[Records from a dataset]
..............................

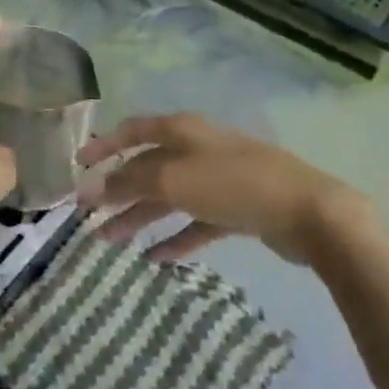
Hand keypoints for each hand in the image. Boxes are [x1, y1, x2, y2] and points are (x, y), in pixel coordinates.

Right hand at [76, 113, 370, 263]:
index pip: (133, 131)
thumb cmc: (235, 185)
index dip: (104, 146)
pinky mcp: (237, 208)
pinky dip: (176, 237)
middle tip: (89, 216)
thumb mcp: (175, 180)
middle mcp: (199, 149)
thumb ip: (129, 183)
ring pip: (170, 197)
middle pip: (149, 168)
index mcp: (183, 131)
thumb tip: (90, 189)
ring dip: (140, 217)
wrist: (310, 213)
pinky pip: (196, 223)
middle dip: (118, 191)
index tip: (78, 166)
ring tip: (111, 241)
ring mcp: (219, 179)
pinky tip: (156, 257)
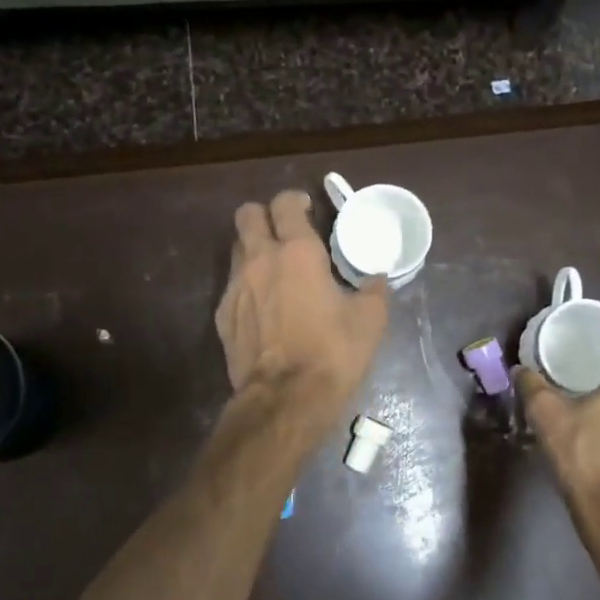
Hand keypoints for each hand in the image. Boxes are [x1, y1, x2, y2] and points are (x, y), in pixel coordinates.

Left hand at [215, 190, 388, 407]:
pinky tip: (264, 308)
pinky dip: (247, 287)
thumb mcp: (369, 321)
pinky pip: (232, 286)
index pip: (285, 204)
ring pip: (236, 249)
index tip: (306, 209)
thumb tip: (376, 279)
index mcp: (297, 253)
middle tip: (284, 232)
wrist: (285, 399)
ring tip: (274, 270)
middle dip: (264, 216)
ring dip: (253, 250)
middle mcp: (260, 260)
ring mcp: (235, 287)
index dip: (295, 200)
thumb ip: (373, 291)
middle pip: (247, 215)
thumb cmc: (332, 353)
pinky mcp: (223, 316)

..............................

Restate the entries above word for word, keeping pictures out of the copy.

● **ANSWER SECTION**
Hand keypoints for each hand in the image. Boxes are [x1, y1, x2, y2] and points are (x, y), in pixel coordinates.

Right hand at [76, 113, 370, 263]:
index pip: (133, 131)
thumb cmc: (235, 185)
index dip: (104, 146)
pinky mcp: (237, 208)
pinky dip: (176, 237)
middle tip: (89, 216)
thumb mcp: (175, 180)
middle mcp: (199, 149)
thumb ip: (129, 183)
ring pip: (170, 197)
middle pip: (149, 168)
index mcp: (183, 131)
thumb tip: (90, 189)
ring dip: (140, 217)
wrist: (310, 213)
pinky pip: (196, 223)
middle dip: (118, 191)
index tip: (78, 166)
ring tip: (111, 241)
ring mcp: (219, 179)
pinky tip: (156, 257)
Hand keypoints for each hand in the image. Boxes are [x1, y1, x2, y2] and points are (x, y), in pixel coordinates.

Left hand at [215, 190, 388, 407]:
pinky tip: (264, 308)
pinky dip: (247, 287)
thumb mcp: (369, 321)
pinky pip: (232, 286)
index pip: (285, 204)
ring pip: (236, 249)
index tip: (306, 209)
thumb tip: (376, 279)
index mcp: (297, 253)
middle tip: (284, 232)
wrist: (285, 399)
ring tip: (274, 270)
middle dip: (264, 216)
ring dip: (253, 250)
middle mcp: (260, 260)
ring mcp: (235, 287)
index dip: (295, 200)
thumb ip: (373, 291)
middle pip: (247, 215)
thumb cmc: (332, 353)
pinky mcp: (223, 316)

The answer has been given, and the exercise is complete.